Plástico a cucharadas.
Ignacio Moreira Loera
A inicios del siglo XX, el químico belga Leo Baekeland, haría de su invento, la baquelita, el primer plástico sintético en revolucionar la industria mundial. Su creación no solo le daría el título de “El padre de la industria plástica”, sino que, además, transformaría el mercado de la manufactura y el futuro del planeta tierra.
El plástico es uno de los materiales más usados a nivel global; anualmente, se producen aproximadamente 400 millones de toneladas métricas; de éstas, solo el 9% se recicla y el 72% termina en vertederos de basura o directamente en el medio ambiente. A diferencia de los componentes orgánicos, en la naturaleza no existe gran variedad de bacterias u hongos capaces de digerirlo o descomponerlo, por lo que su proceso de degradación es sumamente tardado y principalmente producto de la luz solar.
Por su constitución, el plástico puede tardar desde 20 hasta 500 años en descomponerse; durante este lento proceso, se degrada en pequeñas partículas sólidas. Cuando dichas partículas son menores a 5 milímetros, se les consideran como microplásticos. Existen dos tipos: los primarios, directamente vertidos al medio ambiente a través de su uso en productos como cremas exfoliantes, detergentes o maquillajes como el glitter, y que se caracterizan por su tamaño de origen diminuto; los secundarios, derivados de la degradación de objetos más grandes como botellas, bolsas o empaques alimenticios (entre el 70 y 80% de los microplásticos pertenecen al segundo tipo).
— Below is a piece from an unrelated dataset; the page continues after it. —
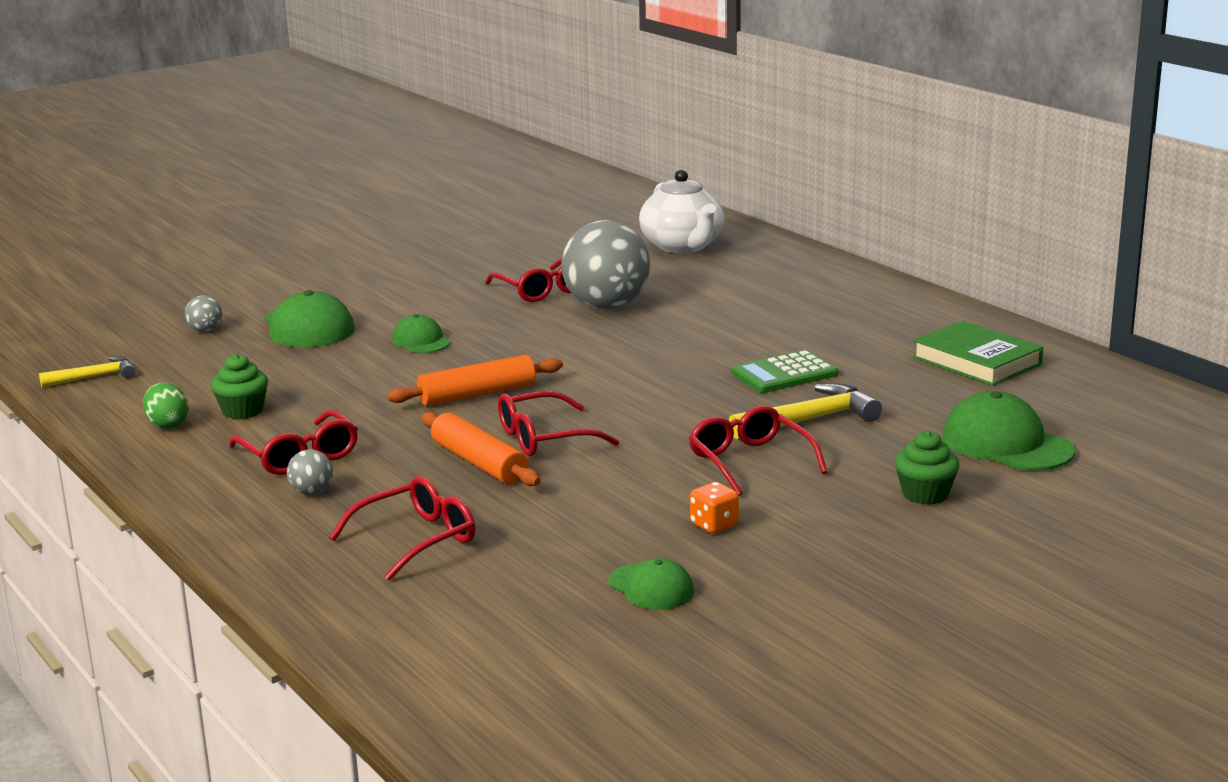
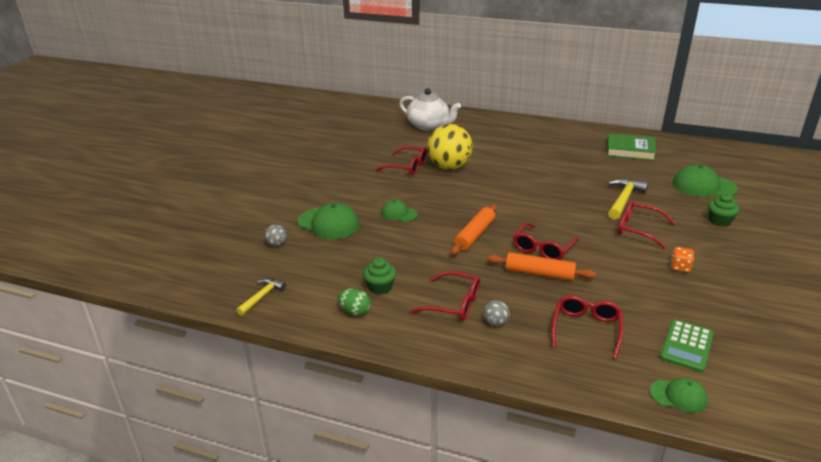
camera: 35 degrees left, 10 degrees up
(606, 306) = (449, 167): grey ball -> yellow ball
(651, 587) = (713, 311): green cap -> green cap (678, 396)
(784, 374) = (576, 179): green calculator -> green calculator (686, 346)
Actualmente, los microplásticos se encuentran contaminando prácticamente todos los ecosistemas del planeta tierra, principalmente los océanos; donde son ingeridos por peces, moluscos y otros seres vivos, que después forman parte de nuestra base alimenticia. Estas partículas se han encontrado en casi todas las especies de pescados de consumo humano.
No obstante, la vida marina no es la única forma en la que los microplásticos terminan en nuestro organismo, aproximadamente una cuarta parte la absorbemos del consumo de sal
de mesa. Además, se han encontrado microplásticos en alimentos como la miel, las frutas, verduras, el agua embotellada y los cereales, así como en la cerveza, de la cual el mexicano promedio ingiere unos 68 litros al año, lo que equivaldría a consumir, únicamente por este medio, un aproximado anual de 900 partículas de microplástico. Diferentes investigaciones inclusive confirman la presencia de estos polímeros en la leche materna, la placenta y en el líquido amniótico. Anualmente, los humanos inhalamos un estimado de 22,000,000 de partículas plásticas, y comemos el equivalente a una tarjeta de crédito a la semana.
Un estudio científico llevado a cabo con células en cultivo ha demostrado que inhalar nanoplásticos de PET podría afectar las células pulmonares, aumentando su estrés oxidativo, causando daños en el ADN (Alzaben et al.,2023). En el estómago, los microplásticos de poliestireno tienen efectos similares.
En ratones, se ha comprobado que estas partículas microplásticas, al ser ingeridas, generan disbiosis, un desequilibrio entre las bacterias beneficiosas y dañinas de la microbiota intestinal (Xu et al., 2024).
Aunque aún falta mucho por investigar; en humanos se ha encontrado una relación entre la cantidad de microplásticos en el excremento y las enfermedades inflamatorias intestinales, así como en la gravedad de los síntomas (Yan et al., 2022). Cabe recalcar que diversos estudios vinculan las enfermedades intestinales con trastornos mentales como la depresión y la ansiedad (Kumar et al., 2023).
El daño generado a nuestro planeta y su biodiversidad está intrínsecamente relacionado con la salud humana. Lo abordado anteriormente es solo uno de los miles de ejemplos de cómo la actividad del ser humano pone en riesgo la estabilidad de los ecosistemas y de nuestra propia integridad.